• **Selected excerpt**:
= = = = = = =
Skip to content

Transactions/Consistency in XTDB

This article describes how transactions and consistency work in XTDB.

Being a ‘log-centric database’, it differs from traditional RDBMSs in a couple of key ways:

  1. Transactions are non-interactive - either read-only or mutating.

    When you submit a transaction to XTDB, internally, it wraps up the transaction operations and sends them as an atomic message on a shared log.

    Within a transaction, your operations can still read the current state of the database (e.g. UPDATE table SET version = version + 1 WHERE _id = ?) - just that you can’t mix read queries like SELECT which return results and mutations like UPDATE or DELETE in the same transaction.

    (If you do need this behaviour, see ASSERT)

  2. All mutable transactions are serialized via a totally-ordered log.
= = = = = = =
• **Dataset excerpt**:

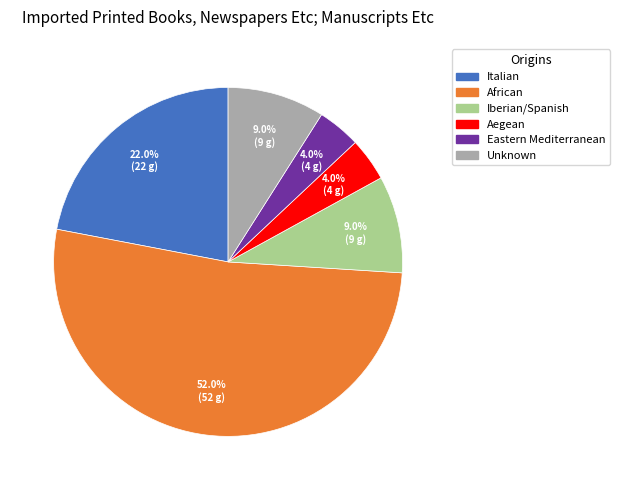

Does African account for over 50% of the chart?

Yes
= = = = = = =
• **Study questions**:
(1) Summarize the article on transactions and consistency in XTDB in two sentences.
(2) Write the next part of the article on transactions and consistency in XTDB, picking up immediately after its final sentence.

• **Answers below**:
(1) As a log-centric database, XTDB differs from traditional RDBMSs in that its transactions are non-interactive: each one is either read-only or mutating and is sent as an atomic message on a shared log. Operations within a transaction can read the current state of the database, but read queries such as SELECT cannot be combined with mutations such as UPDATE or DELETE in the same transaction, and all mutable transactions are serialized via a totally-ordered log.

(2)
    This means that XT, internally, has very little locking - this gives us excellent per-thread performance, as well as removing a whole category of bugs/errors.

In more detail, XTDB is heavily inspired by the ‘Epochal Time Model’, coined in Clojure and Datomic author Rich Hickey’s talk ‘Database as a Value’1:

Epochal Time Model

Mutable transactions in XTDB are serialized via a totally-ordered log - these are then indexed in order, one at a time, on each of the nodes. As a result, they are trivially consistent to the highest isolation level - ‘serializable’.

On the read-side, within a connection, queries are guaranteed to at least see the results of every transaction submitted through that connection. Therefore, if you’re looking to reliably write-then-read, the easiest way to do this is to re-use the same connection for your write and subsequent read.

Between connections, by default, you may not see the results of transactions submitted on other connections immediately - you likely will, but it’s not guaranteed. To ensure that you do see the results of transactions on other connections, XTDB provides an AWAIT_TOKEN variable, which you can pass from one connection to another:

-- on connection A:
BEGIN; -- BEGIN/COMMIT optional
UPDATE ...;
COMMIT;
SHOW AWAIT_TOKEN;
-- "CgsKBHh0ZGISAwoBAQ=="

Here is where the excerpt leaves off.